J. Get over Aristotle.

X can "be" only what X "is", but X may "mean" whatever "the fuck" as it is "experienced"

Example: my "" is just "" but its going to mean something different to everyone who reads this post.
:P

Roscoe said...

Andrew, I tried saying that so many different ways last night.

I tried w/ the Magic metaphors, I tried w/ angry shouting, I even tried with the Tick.

All it gave me was a brain baby who kicked so very hard.

_J_ said...

If meaning only ever occurs in a relation between perceived and perceiver, experienced and experiencer, then it makes no sense to talk about the meaning OF X, for X has no meaning in and of itself.

Rather, meaning only occurs in, at best, a relation and, at worst, in the mind of the one thinking the meaning.

Both of which further complicate the issue with regard to Lost. If there is no meaning to the Church absent meaningers, absent persons who posit meaning, then whence the quest to discern quote the meaning endquote of the Church? The Church, by the very definition of meaning being articulated herein, has no meaning; it is meaningless.

So reality is an inert, meaningless hodgepodge of random whatnot. Meaning only ever occurs in the minds of persons who construe meaning.
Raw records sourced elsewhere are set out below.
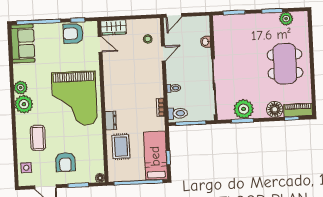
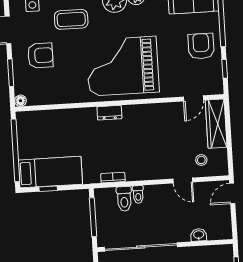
door: (174, 15) -> (232, 193), hinge flipped
wardrobe: (114, 27) -> (216, 124), width x1.50
armchair: (73, 34) -> (201, 46), moved
toilet: (178, 113) -> (124, 199), moved
dresser: (111, 120) -> (109, 113), moved
rug: (121, 147) -> (61, 127), removed
armchair: (65, 162) -> (40, 55), turned 180

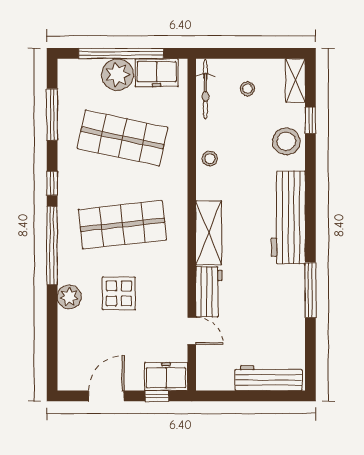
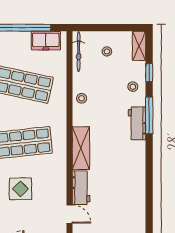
plant: (117, 75) -> (20, 42), removed
stool: (286, 141) -> (133, 87), width x0.53, depth x0.53
workbench: (288, 218) -> (137, 123), width x0.53, depth x0.76
window: (310, 290) -> (149, 115), moved

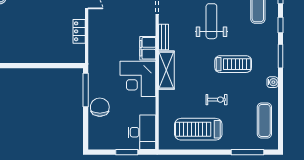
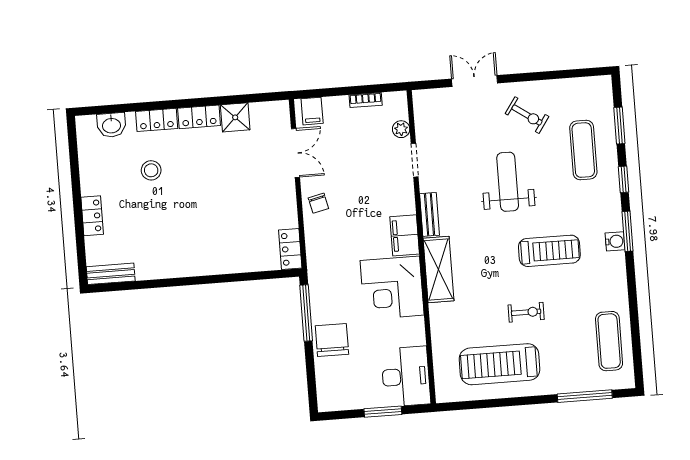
chair: (98, 25) -> (318, 203), added
locker: (79, 31) -> (290, 249), moved
water cooler: (273, 82) -> (615, 241), moved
But if that is the case, why would anyone ever ask what X means, given that X does not mean anything? How is it sensible to seek meaning when meaning is created by every individual for that individual's self?

Andrew said...

We do it cause its all that we can do.

SM said...

So reality is an inert, meaningless hodgepodge of random whatnot. Meaning only ever occurs in the minds of persons who construe meaning.
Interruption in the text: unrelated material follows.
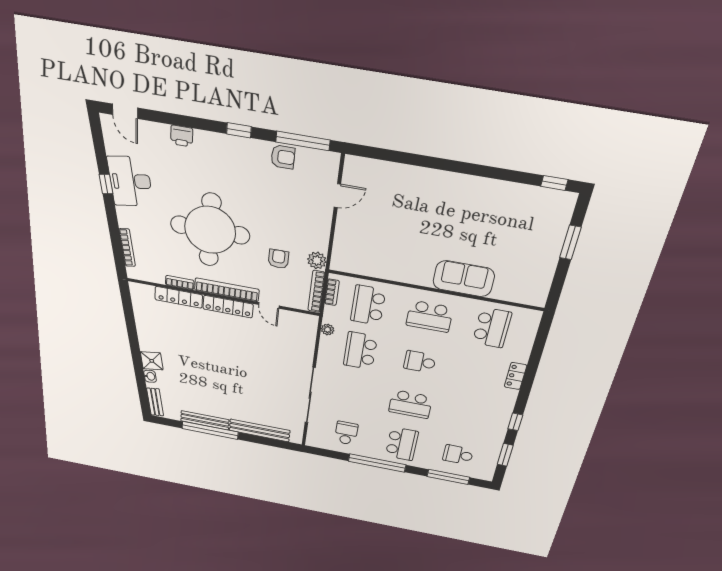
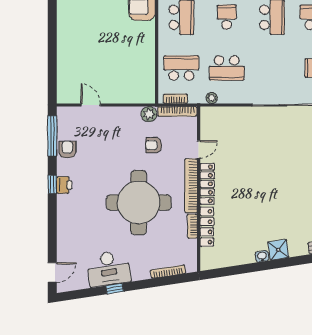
printer: (182, 136) -> (64, 185), moved
school desk: (368, 305) -> (181, 68), turned 180
school desk: (420, 362) -> (227, 17), turned 180
washbasin: (150, 376) -> (262, 256), moved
Are minds part of reality? Are they therefore 'inert' and 'meaningless'?

Also instead of seeing the problem as discern[ing] quote the meaning endquote of the Church, why don't we formulate it as "how should we understand this element of experience?" This gets us away from the nasty problems you note but still allows us to have useful conversations.

_J_ said...

"Are minds part of reality? Are they therefore 'inert' and 'meaningless'?"

Yes and yes, by definition.

"how should we understand this element of experience?"

Upon what would one found a "should" and how would that foundation not be subject to the same issues I have articulated in the post?

Either that foundation is subjective or objective. If subjective, then the issues remain. If objective, universal, applicable to all persons, then what is that foundation?